Psygnosis - Mercury review
|Release date:||September 2023|
04. Caloris Basin
As much as there’s pleasure in coming upon a great album from a previously unfamiliar band, there’s also fun in reacquainting oneself with a band that’s been off one’s radar for a long period of time, particularly if, as in the case of myself and Psygnosis, there’s been a significant change that’s occurred in the interim.

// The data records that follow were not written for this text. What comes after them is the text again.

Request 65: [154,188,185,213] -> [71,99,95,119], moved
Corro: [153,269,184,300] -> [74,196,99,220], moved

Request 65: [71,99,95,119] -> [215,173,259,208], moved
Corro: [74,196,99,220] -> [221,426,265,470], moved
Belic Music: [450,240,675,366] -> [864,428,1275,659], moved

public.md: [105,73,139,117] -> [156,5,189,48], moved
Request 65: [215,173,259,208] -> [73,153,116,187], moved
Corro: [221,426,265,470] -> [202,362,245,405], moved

My one previous encounter with Psygnosis was their 2014 album Human Be[ing], a respectable progressive death metal album that I liked enough at the time to add to my collection, although my prevailing memory of it was its extensive use of samples (upon a relisten, using the whole speech from The Great Dictator is now very overdone, but I can’t remember many other bands sampling Donnie Darko). As it turns out, Human Be[ing] was the final act of note by the band before they underwent an extensive overhaul; only founding member Rémi Vanhove remains from the 2014 line-up. More notably, the instrumental composition of the group has been restructured; there has been no replacement for former vocalist Yohan Oscar, rendering Psygnosis an instrumental-only act, while the conventional metal spine has been bolstered by cellist Raphaël Verguin as a permanent member, following his guest feature on Human Be[ing].

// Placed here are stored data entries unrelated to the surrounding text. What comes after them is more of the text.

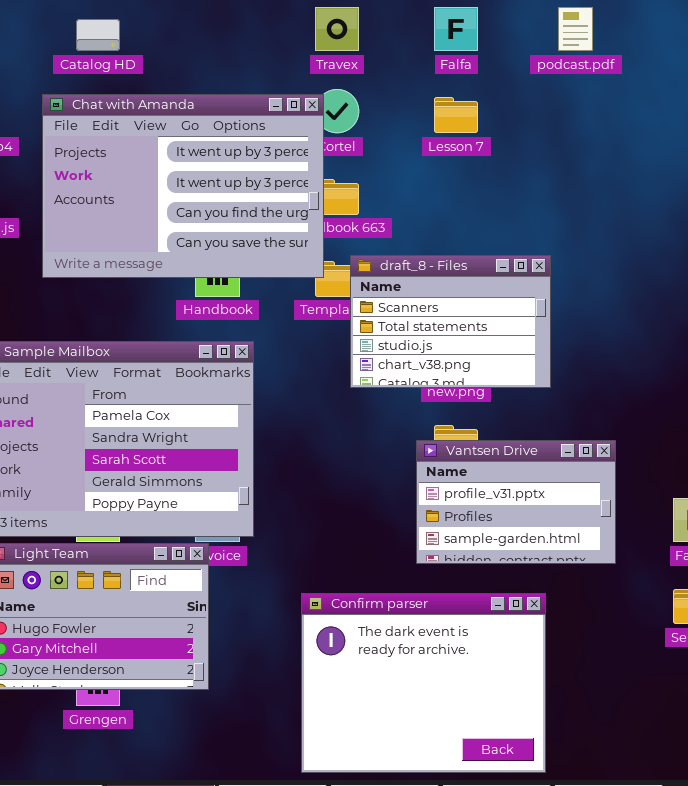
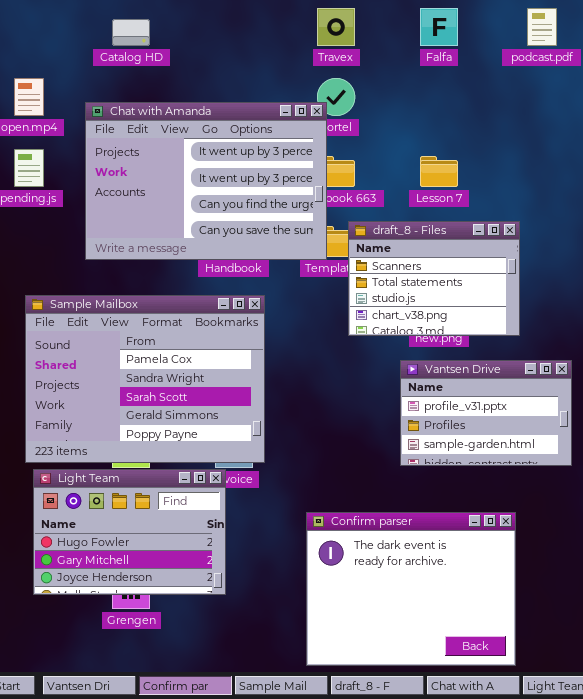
Chat with Amanda: [42,94,324,278] -> [85,102,327,260], moved
Lesson 7: [434,97,478,133] -> [420,156,458,187], moved
Vantsen Drive: [416,440,616,564] -> [400,360,572,466], moved

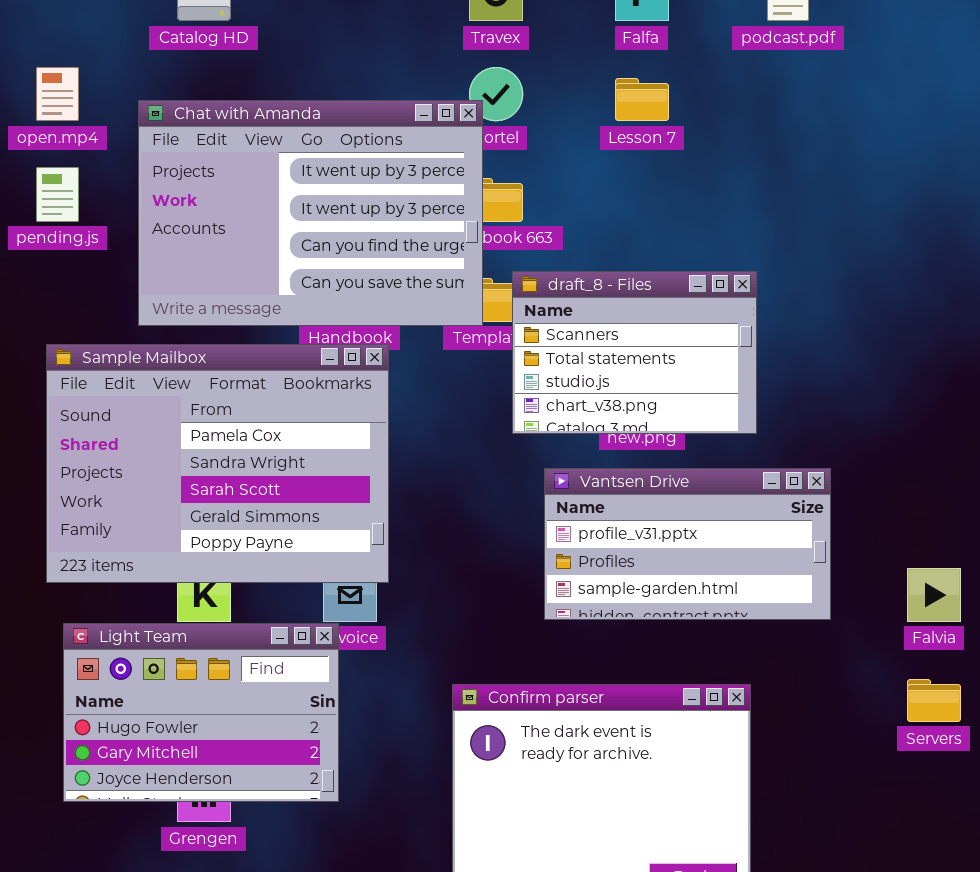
Lesson 7: [420,156,458,187] -> [615,78,669,121], moved
Sample Mailbox: [25,295,265,463] -> [46,344,389,583], moved
Vantsen Drive: [400,360,572,466] -> [544,468,831,620], resized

On Mercury, the group’s second with this new arrangement and first with the current line-up, Psygnosis do remain classifiable as a progressive death metal band; there’s plenty of softer, meandering passages among these lengthy songs, but when they up the ante, there’s some ballistic drumming and sharp riffing. The combination of extreme prog with classical stringed instruments has been popularized by Ne Obliviscaris, and it’s not an inappropriate reference point for Mercury; particularly on the song “Caloris Basin”, the jackhammer bass drum-heavy drumwork, the chord choices for the tremolo riffing and the soul-stirring cello, all working in tandem, is very much in the ballpark of recent NeO material.
However, if I was to think of one band that most comes to mind when listening to Mercury, it’s the post-rock compatriots of Psygnosis in Bruit ≤. This obviously isn’t for the extreme metallic parts, but more so due to the ‘cinematic’ aspirations of Psygnosis; there’s continued use of samples and electronics in the quieter passages, and when the cello also comes into play, as in the opening stages of “Eclipse”, it channels some of the atmospheric melancholia of Bruit ≤’s The Machine Is Burning.... In addition to these soft sequences, there’s also some post-rock influence in the heavier sequences; atmospheric tremolo lines are placed above the metal crunch in “Eclipse” and “Öpik-Oort”.
Another key element of Mercury also comes in its heavier portions. While prog-death is still part of the Psygnosis fabric, some of the metal on this new album takes a different form. Closer “Uranometria” in particular, but also portions on other songs, have more to do with djent, from the crunching tone to the polyrhythmic chugs. Such sounds were present back on Human Be[ing], but arguably are now an even more logical feature in the band’s writing; there’s plenty of instrumental djent out there, and a lot of it is recorded with aspirations of grandeur, so a cinematic band such as this one has a lot of pre-existing inspiration to draw upon. “Uranometria” fluctuates between the more atmospheric djent, with slow, complex patterns pounding away beneath ambient synths, and full-blooded angular, technical aggression, the latter serving as the vicious middle phase of this 15-minute mammoth of a closer.
With all this considered, has time and a restructuring paid dividends for Psygnosis? I did revisit Human Be[ing] in the build-up to writing this review, and while it does still sound good, I can see why it didn’t have the staying power to find a more prominent place in my music library. One thing that has improved in comparison on Mercury is the production; the muddiness of their 2014 effort has been replaced with a clarity and depth that serves these songs well. Beyond that, Mercury is a nicely atmospheric and at-times stirring release with a good degree of musical variety. It’s not especially memorable, and it’s not left me eager for re-listens, but it generally makes a good impression, particularly on the album highlights “Eclipse” and “Caloris Basin”.